§ **Work to complete**
Rewrite the listing below, substituting "BP monitor" for every "blood-pressure monitor" and leaving everything else unchanged. Omit the pictures from your answer.

§ **Information provided**
· · ·
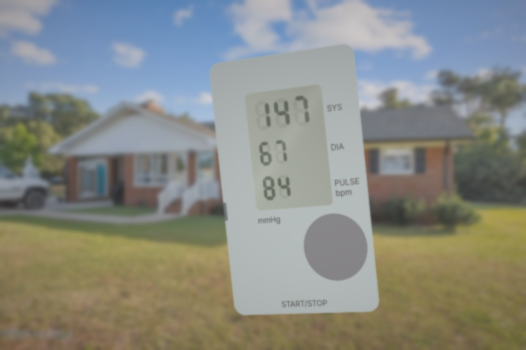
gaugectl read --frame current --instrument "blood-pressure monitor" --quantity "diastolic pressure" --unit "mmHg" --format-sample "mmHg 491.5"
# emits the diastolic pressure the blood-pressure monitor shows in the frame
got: mmHg 67
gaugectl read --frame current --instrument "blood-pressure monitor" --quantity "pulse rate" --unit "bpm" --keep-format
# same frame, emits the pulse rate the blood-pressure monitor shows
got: bpm 84
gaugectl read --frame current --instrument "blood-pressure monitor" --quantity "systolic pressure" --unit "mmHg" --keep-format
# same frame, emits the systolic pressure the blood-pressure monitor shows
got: mmHg 147
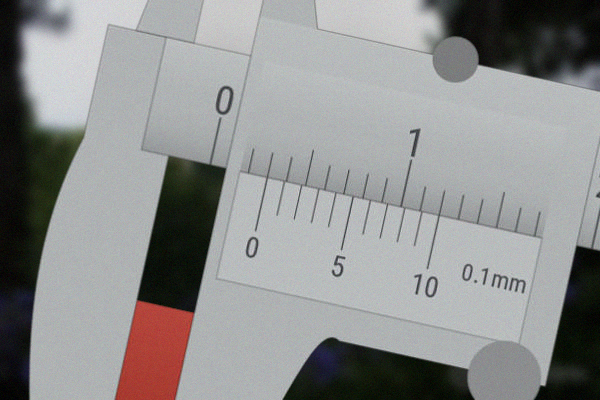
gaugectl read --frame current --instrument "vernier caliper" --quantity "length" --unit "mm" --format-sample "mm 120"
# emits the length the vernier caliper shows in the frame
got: mm 3.0
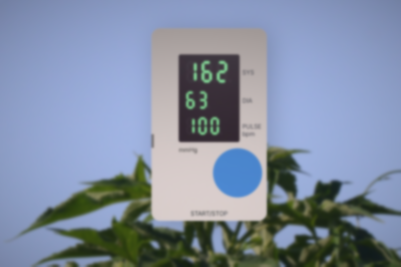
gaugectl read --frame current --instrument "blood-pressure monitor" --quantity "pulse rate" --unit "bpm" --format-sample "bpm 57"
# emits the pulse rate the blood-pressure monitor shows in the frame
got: bpm 100
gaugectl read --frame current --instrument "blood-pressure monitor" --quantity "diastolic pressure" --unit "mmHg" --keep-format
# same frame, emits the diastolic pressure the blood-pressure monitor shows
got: mmHg 63
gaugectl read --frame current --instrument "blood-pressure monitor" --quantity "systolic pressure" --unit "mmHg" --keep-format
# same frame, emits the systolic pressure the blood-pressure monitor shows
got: mmHg 162
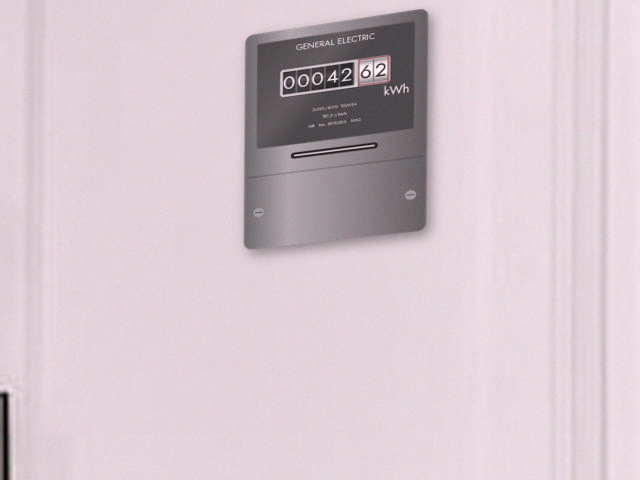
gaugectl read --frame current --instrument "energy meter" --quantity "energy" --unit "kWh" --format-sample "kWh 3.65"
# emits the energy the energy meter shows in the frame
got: kWh 42.62
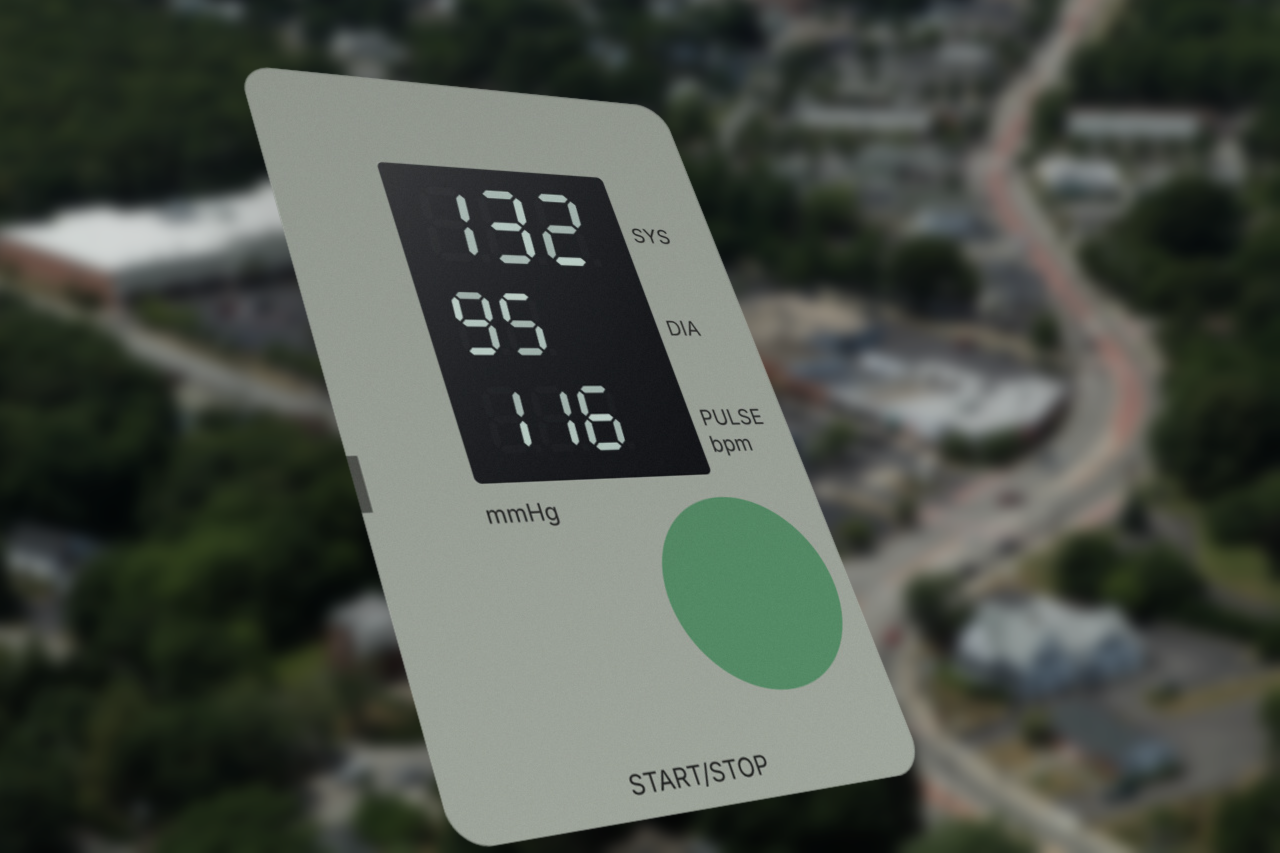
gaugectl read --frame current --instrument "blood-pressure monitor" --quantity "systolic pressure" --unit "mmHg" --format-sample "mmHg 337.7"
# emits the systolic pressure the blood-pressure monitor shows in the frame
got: mmHg 132
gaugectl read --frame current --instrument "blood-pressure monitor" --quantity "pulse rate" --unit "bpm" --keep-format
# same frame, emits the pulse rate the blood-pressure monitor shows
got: bpm 116
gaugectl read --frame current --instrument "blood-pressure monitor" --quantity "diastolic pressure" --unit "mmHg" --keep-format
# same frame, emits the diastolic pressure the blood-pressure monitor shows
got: mmHg 95
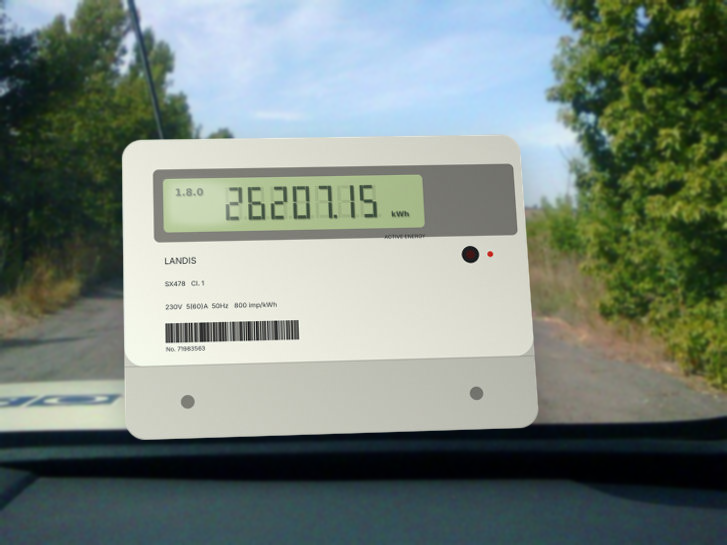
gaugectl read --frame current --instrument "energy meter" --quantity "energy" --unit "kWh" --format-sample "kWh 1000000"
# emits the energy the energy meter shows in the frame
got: kWh 26207.15
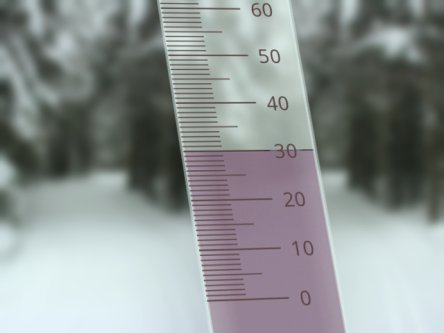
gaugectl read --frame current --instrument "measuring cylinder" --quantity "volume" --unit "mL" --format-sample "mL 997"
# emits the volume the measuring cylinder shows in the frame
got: mL 30
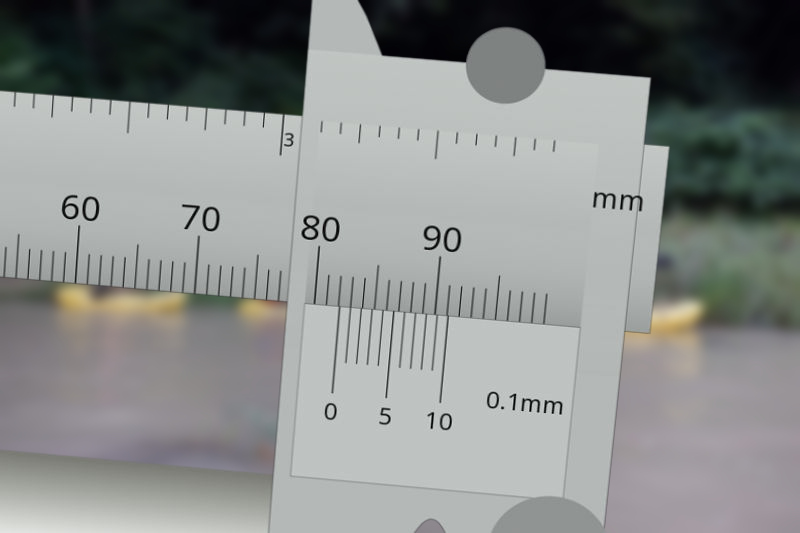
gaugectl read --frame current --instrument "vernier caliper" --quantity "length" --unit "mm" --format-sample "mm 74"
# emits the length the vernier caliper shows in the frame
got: mm 82.1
· · ·
§ **Response below**
gaugectl read --frame current --instrument "BP monitor" --quantity "diastolic pressure" --unit "mmHg" --format-sample "mmHg 491.5"
# emits the diastolic pressure the BP monitor shows in the frame
got: mmHg 67
gaugectl read --frame current --instrument "BP monitor" --quantity "pulse rate" --unit "bpm" --keep-format
# same frame, emits the pulse rate the BP monitor shows
got: bpm 84
gaugectl read --frame current --instrument "BP monitor" --quantity "systolic pressure" --unit "mmHg" --keep-format
# same frame, emits the systolic pressure the BP monitor shows
got: mmHg 147
gaugectl read --frame current --instrument "vernier caliper" --quantity "length" --unit "mm" --format-sample "mm 120"
# emits the length the vernier caliper shows in the frame
got: mm 3.0
gaugectl read --frame current --instrument "BP monitor" --quantity "pulse rate" --unit "bpm" --format-sample "bpm 57"
# emits the pulse rate the BP monitor shows in the frame
got: bpm 100
gaugectl read --frame current --instrument "BP monitor" --quantity "diastolic pressure" --unit "mmHg" --keep-format
# same frame, emits the diastolic pressure the BP monitor shows
got: mmHg 63
gaugectl read --frame current --instrument "BP monitor" --quantity "systolic pressure" --unit "mmHg" --keep-format
# same frame, emits the systolic pressure the BP monitor shows
got: mmHg 162
gaugectl read --frame current --instrument "energy meter" --quantity "energy" --unit "kWh" --format-sample "kWh 3.65"
# emits the energy the energy meter shows in the frame
got: kWh 42.62
gaugectl read --frame current --instrument "BP monitor" --quantity "systolic pressure" --unit "mmHg" --format-sample "mmHg 337.7"
# emits the systolic pressure the BP monitor shows in the frame
got: mmHg 132
gaugectl read --frame current --instrument "BP monitor" --quantity "pulse rate" --unit "bpm" --keep-format
# same frame, emits the pulse rate the BP monitor shows
got: bpm 116
gaugectl read --frame current --instrument "BP monitor" --quantity "diastolic pressure" --unit "mmHg" --keep-format
# same frame, emits the diastolic pressure the BP monitor shows
got: mmHg 95
gaugectl read --frame current --instrument "energy meter" --quantity "energy" --unit "kWh" --format-sample "kWh 1000000"
# emits the energy the energy meter shows in the frame
got: kWh 26207.15
gaugectl read --frame current --instrument "measuring cylinder" --quantity "volume" --unit "mL" --format-sample "mL 997"
# emits the volume the measuring cylinder shows in the frame
got: mL 30
gaugectl read --frame current --instrument "vernier caliper" --quantity "length" --unit "mm" --format-sample "mm 74"
# emits the length the vernier caliper shows in the frame
got: mm 82.1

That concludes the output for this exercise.